But her impact extends far beyond the lab. As a UNICEF ambassador for the Girls in Science program in Kyrgyzstan, she's mentoring thousands of girls who are breaking barriers in traditionally male fields.

The program combines science masterclasses with confidence building and communication training. Many participants have gone on to pursue university degrees in STEM fields, armed with skills and belief in their potential.

The challenge these girls face reflects a global pattern. Women make up only 35 percent of science graduates worldwide, despite being more likely than men to pursue higher education. In technology, the gap widens further: women represent just 26 percent of workers in data and artificial intelligence, and only 12 percent in cloud computing.

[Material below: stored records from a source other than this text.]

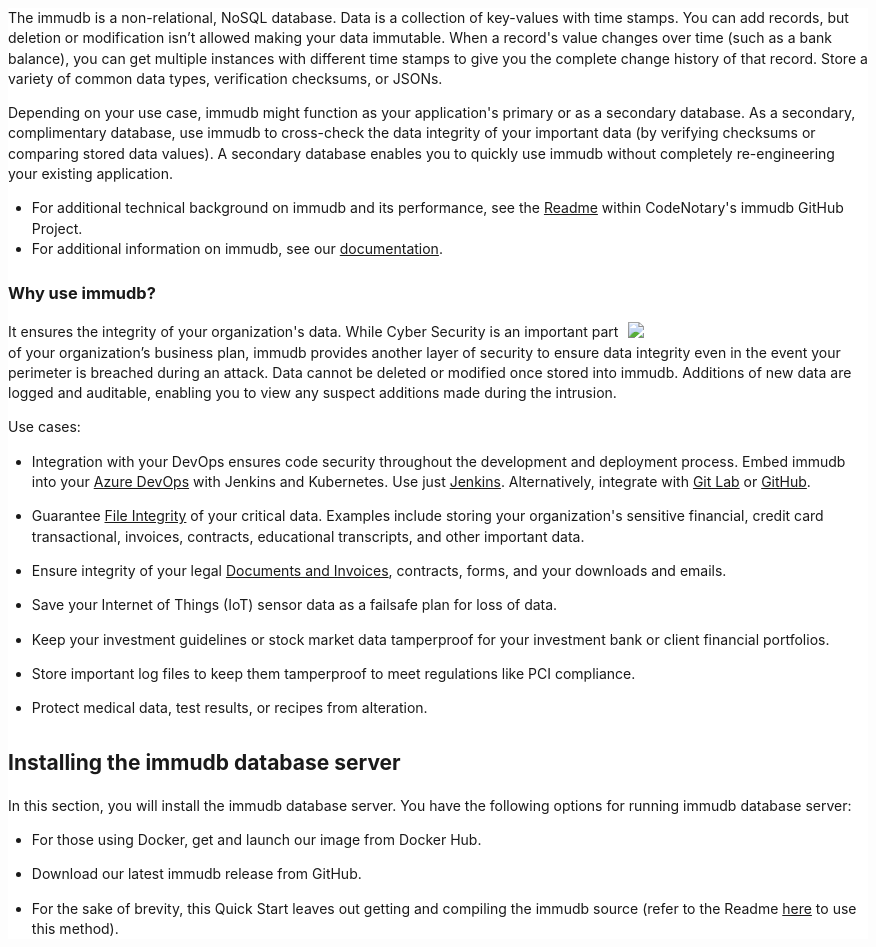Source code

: </table>

The immudb is a non-relational, NoSQL database. Data is a collection of key-values with time stamps. You can add records, but deletion or modification isn’t allowed making your data immutable. When a record's value changes over time (such as a bank balance), you can get multiple instances with different time stamps to give you the complete change history of that record. Store a variety of common data types, verification checksums, or JSONs.

Depending on your use case, immudb might function as your application's primary or as a secondary database. As a secondary, complimentary database, use immudb to cross-check the data integrity of your important data (by verifying checksums or comparing stored data values). A secondary database enables you to quickly use immudb without completely re-engineering your existing application.

- For additional technical background on immudb and its performance, see the [Readme](https://github.com/codenotary/immudb/blob/master/README.md) within CodeNotary's immudb GitHub Project.
- For additional information on immudb, see our [documentation](https://docs.immudb.io/master/).


### Why use immudb?
<img align="right" src="https://codenotary.io/images/immudb/mascot.png" width="240px"/>It ensures the integrity of your organization's data. While Cyber Security is an important part of your organization’s business plan, immudb provides another layer of security to ensure data integrity even in the event your perimeter is breached during an attack.  Data cannot be deleted or modified once stored into immudb. Additions of new data are logged and auditable, enabling you to view any suspect additions made during the intrusion.

Use cases:
  - Integration with your DevOps ensures code security throughout the development and deployment process. Embed immudb into your [Azure DevOps](https://codenotary.io/blog/securing-your-azure-devops-ecosystem-jenkins-and-kubernetes-aks/) with Jenkins and Kubernetes. Use just [Jenkins](https://codenotary.io/blog/jenkins-build-deployment-pipeline-a-how-to-for-ensuring-integrity/). Alternatively, integrate with [Git Lab](https://codenotary.io/blog/fully-trusted-gitlab-pipeline/) or [GitHub](https://codenotary.io/blog/use-github-actions-for-validated-builds/).

  - Guarantee [File Integrity](https://codenotary.io/blog/file-integrity-monitoring-change-management/) of your critical data. Examples include storing your organization's sensitive financial, credit card transactional, invoices, contracts, educational transcripts, and other important data.

  - Ensure integrity of your legal [Documents and Invoices](https://codenotary.io/blog/immutably-store-or-guarantee-the-immutability-of-documents-and-invoices-for-compliance-reasons/), contracts, forms, and your downloads and emails.

  - Save your Internet of Things (IoT) sensor data as a failsafe plan for loss of data.

  - Keep your investment guidelines or stock market data tamperproof for your investment bank or client financial portfolios.

  - Store important log files to keep them tamperproof to meet regulations like PCI compliance.

  - Protect medical data, test results, or recipes from alteration.


## Installing the immudb database server

In this section, you will install the immudb database server. You have the following options for running immudb database server:

  - For those using Docker, get and launch our image from Docker Hub.

  - Download our latest immudb release from GitHub.

  - For the sake of brevity, this Quick Start leaves out getting and compiling the immudb source (refer to the Readme [here](https://github.com/codenotary/immudb) to use this method).
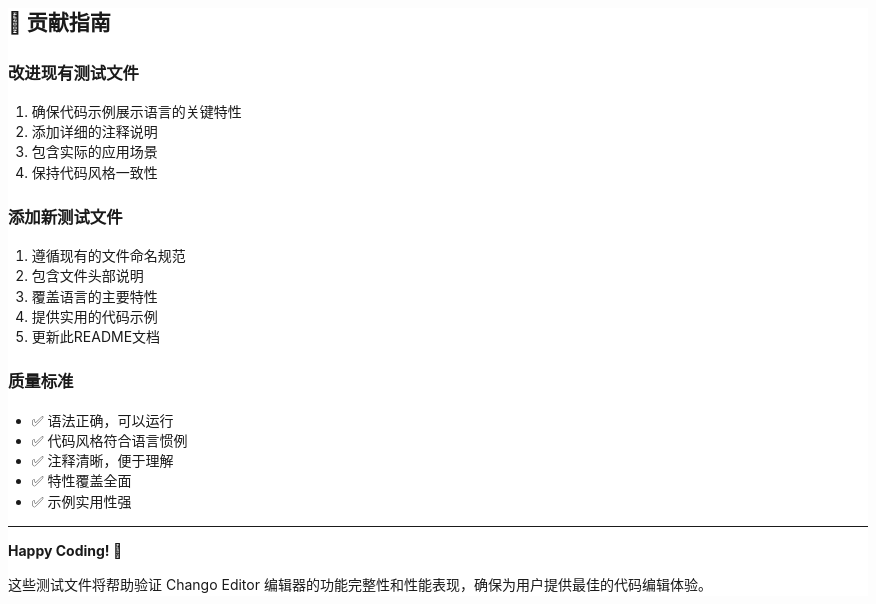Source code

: ## 🤝 贡献指南

### 改进现有测试文件
1. 确保代码示例展示语言的关键特性
2. 添加详细的注释说明
3. 包含实际的应用场景
4. 保持代码风格一致性

### 添加新测试文件
1. 遵循现有的文件命名规范
2. 包含文件头部说明
3. 覆盖语言的主要特性
4. 提供实用的代码示例
5. 更新此README文档

### 质量标准
- ✅ 语法正确，可以运行
- ✅ 代码风格符合语言惯例
- ✅ 注释清晰，便于理解
- ✅ 特性覆盖全面
- ✅ 示例实用性强

---

**Happy Coding! 🎉**

这些测试文件将帮助验证 Chango Editor 编辑器的功能完整性和性能表现，确保为用户提供最佳的代码编辑体验。

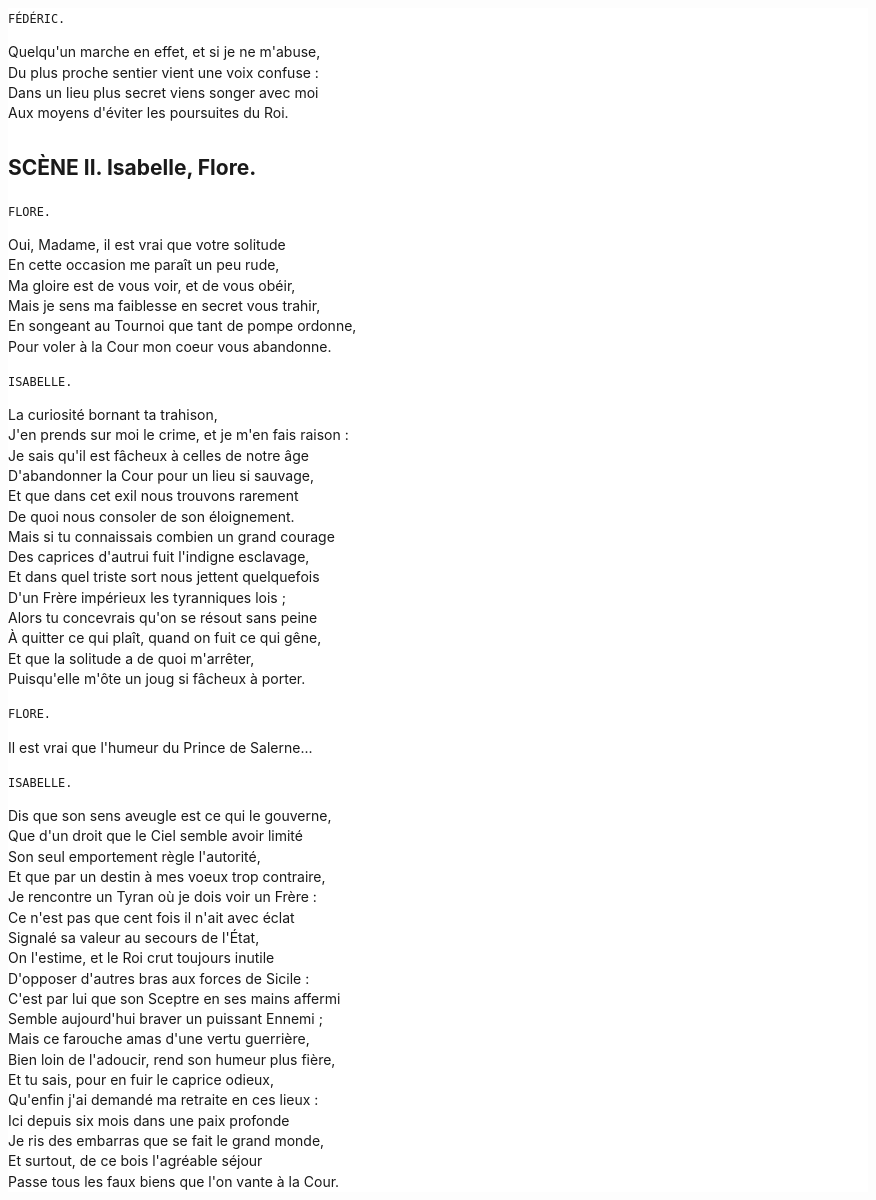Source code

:    FÉDÉRIC.
Quelqu'un marche en effet, et si je ne m'abuse,  
Du plus proche sentier vient une voix confuse :  
Dans un lieu plus secret viens songer avec moi  
Aux moyens d'éviter les poursuites du Roi.  


## SCÈNE II. Isabelle, Flore.

    FLORE.
Oui, Madame, il est vrai que votre solitude  
En cette occasion me paraît un peu rude,  
Ma gloire est de vous voir, et de vous obéir,  
Mais je sens ma faiblesse en secret vous trahir,  
En songeant au Tournoi que tant de pompe ordonne,  
Pour voler à la Cour mon coeur vous abandonne.  

    ISABELLE.
La curiosité bornant ta trahison,  
J'en prends sur moi le crime, et je m'en fais raison :  
Je sais qu'il est fâcheux à celles de notre âge  
D'abandonner la Cour pour un lieu si sauvage,  
Et que dans cet exil nous trouvons rarement  
De quoi nous consoler de son éloignement.  
Mais si tu connaissais combien un grand courage  
Des caprices d'autrui fuit l'indigne esclavage,  
Et dans quel triste sort nous jettent quelquefois  
D'un Frère impérieux les tyranniques lois ;  
Alors tu concevrais qu'on se résout sans peine  
À quitter ce qui plaît, quand on fuit ce qui gêne,  
Et que la solitude a de quoi m'arrêter,  
Puisqu'elle m'ôte un joug si fâcheux à porter.  

    FLORE.
Il est vrai que l'humeur du Prince de Salerne...  

    ISABELLE.
Dis que son sens aveugle est ce qui le gouverne,  
Que d'un droit que le Ciel semble avoir limité  
Son seul emportement règle l'autorité,  
Et que par un destin à mes voeux trop contraire,  
Je rencontre un Tyran où je dois voir un Frère :  
Ce n'est pas que cent fois il n'ait avec éclat  
Signalé sa valeur au secours de l'État,  
On l'estime, et le Roi crut toujours inutile  
D'opposer d'autres bras aux forces de Sicile :  
C'est par lui que son Sceptre en ses mains affermi  
Semble aujourd'hui braver un puissant Ennemi ;  
Mais ce farouche amas d'une vertu guerrière,  
Bien loin de l'adoucir, rend son humeur plus fière,  
Et tu sais, pour en fuir le caprice odieux,  
Qu'enfin j'ai demandé ma retraite en ces lieux :  
Ici depuis six mois dans une paix profonde  
Je ris des embarras que se fait le grand monde,  
Et surtout, de ce bois l'agréable séjour  
Passe tous les faux biens que l'on vante à la Cour.  
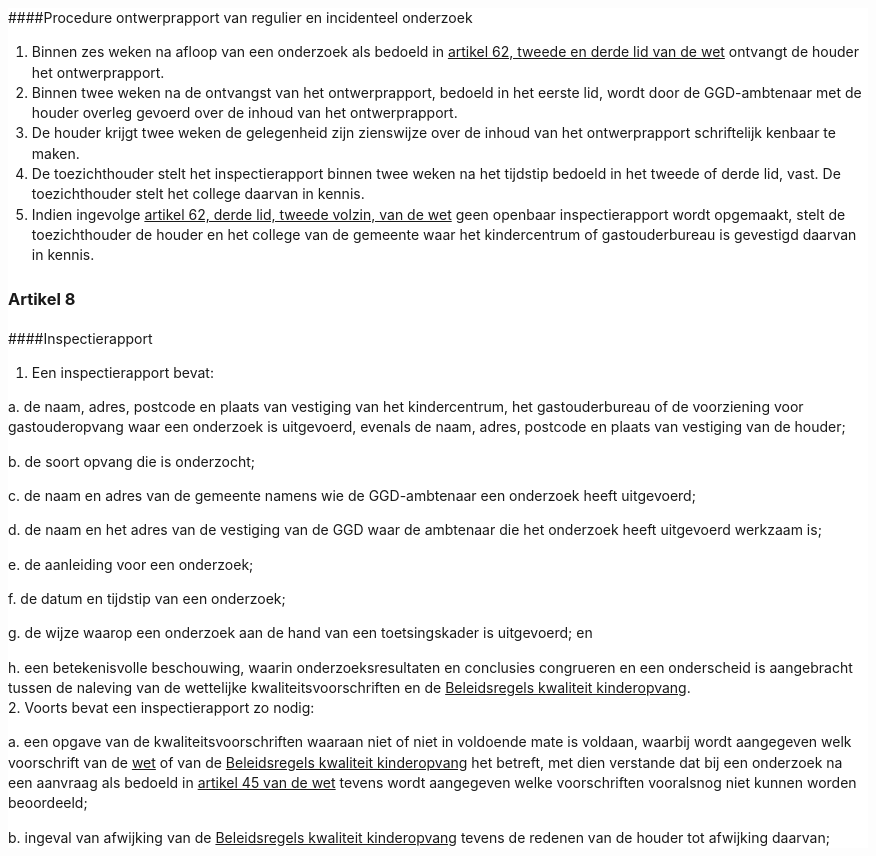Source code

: ####Procedure ontwerprapport van regulier en incidenteel onderzoek

1.  Binnen zes weken na afloop van een onderzoek als bedoeld in [artikel 62, tweede en derde lid van de wet](../../../../../../wet/wet/kinderopvang/BWBR0017017/README.md) ontvangt de houder het ontwerprapport.   
2.  Binnen twee weken na de ontvangst van het ontwerprapport, bedoeld in het eerste lid, wordt door de GGD-ambtenaar met de houder overleg gevoerd over de inhoud van het ontwerprapport.   
3.  De houder krijgt twee weken de gelegenheid zijn zienswijze over de inhoud van het ontwerprapport schriftelijk kenbaar te maken.   
4.  De toezichthouder stelt het inspectierapport binnen twee weken na het tijdstip bedoeld in het tweede of derde lid, vast. De toezichthouder stelt het college daarvan in kennis.   
5.  Indien ingevolge [artikel 62, derde lid, tweede volzin, van de wet](../../../../../../wet/wet/kinderopvang/BWBR0017017/README.md) geen openbaar inspectierapport wordt opgemaakt, stelt de toezichthouder de houder en het college van de gemeente waar het kindercentrum of gastouderbureau is gevestigd daarvan in kennis.   

### Artikel  8  

####Inspectierapport

1.  Een inspectierapport bevat: 

a. de naam, adres, postcode en plaats van vestiging van het kindercentrum, het gastouderbureau of de voorziening voor gastouderopvang waar een onderzoek is uitgevoerd, evenals de naam, adres, postcode en plaats van vestiging van de houder;  

b. de soort opvang die is onderzocht;  

c. de naam en adres van de gemeente namens wie de GGD-ambtenaar een onderzoek heeft uitgevoerd;  

d. de naam en het adres van de vestiging van de GGD waar de ambtenaar die het onderzoek heeft uitgevoerd werkzaam is;  

e. de aanleiding voor een onderzoek;  

f. de datum en tijdstip van een onderzoek;  

g. de wijze waarop een onderzoek aan de hand van een toetsingskader is uitgevoerd; en  

h. een betekenisvolle beschouwing, waarin onderzoeksresultaten en conclusies congrueren en een onderscheid is aangebracht tussen de naleving van de wettelijke kwaliteitsvoorschriften en de [Beleidsregels kwaliteit kinderopvang](../../../../../../beleidsregel/beleidsregels/kwaliteit/kinderopvang/BWBR0017461/README.md).     
2.  Voorts bevat een inspectierapport zo nodig: 

a. een opgave van de kwaliteitsvoorschriften waaraan niet of niet in voldoende mate is voldaan, waarbij wordt aangegeven welk voorschrift van de [wet](../../../../../../wet/wet/kinderopvang/BWBR0017017/README.md) of van de [Beleidsregels kwaliteit kinderopvang](../../../../../../beleidsregel/beleidsregels/kwaliteit/kinderopvang/BWBR0017461/README.md) het betreft, met dien verstande dat bij een onderzoek na een aanvraag als bedoeld in [artikel 45 van de wet](../../../../../../wet/wet/kinderopvang/BWBR0017017/README.md) tevens wordt aangegeven welke voorschriften vooralsnog niet kunnen worden beoordeeld;  

b. ingeval van afwijking van de [Beleidsregels kwaliteit kinderopvang](../../../../../../beleidsregel/beleidsregels/kwaliteit/kinderopvang/BWBR0017461/README.md) tevens de redenen van de houder tot afwijking daarvan;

Girls in Science Program Closes STEM Gap in Kyrgyzstan

UN Secretary General António Guterres warns that excluding women from science weakens humanity's ability to tackle urgent challenges. From climate change to public health, solving tomorrow's problems requires every bright mind we can find.

Why This Inspires

Sartbaeva's story shows how one person can shift cultural attitudes across generations. By simply being visible and successful, she's rewriting what families believe is possible for their daughters.

The impact ripples outward. When fathers see successful women scientists who also have fulfilling family lives, stereotypes crumble. When girls participate in the program and discover their aptitude for STEM, they imagine futures they never knew existed.

The changes are already visible. When Sartbaeva was in university, women professors were rare. Today she sees far more balance and stronger policies supporting inclusion across academic institutions.

The invitation she extends to girls considering science is direct: "We need you." Those three words carry weight because they're true. The world's toughest problems won't solve themselves, and they certainly won't be solved by using only half of humanity's talent.

Every girl who pursues science because someone believed in her becomes another proof point for the next generation.